** Source data **
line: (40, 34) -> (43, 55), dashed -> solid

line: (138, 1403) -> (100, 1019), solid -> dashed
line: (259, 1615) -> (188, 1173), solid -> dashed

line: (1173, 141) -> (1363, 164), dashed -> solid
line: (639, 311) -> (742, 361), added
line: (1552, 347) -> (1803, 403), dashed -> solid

** Work order **
Only the lines from the one with "line: (639, 311) -> (742, 361), added" through the end of the data should be printed, each exactly as it appears.

** Exercise solution **
line: (639, 311) -> (742, 361), added
line: (1552, 347) -> (1803, 403), dashed -> solid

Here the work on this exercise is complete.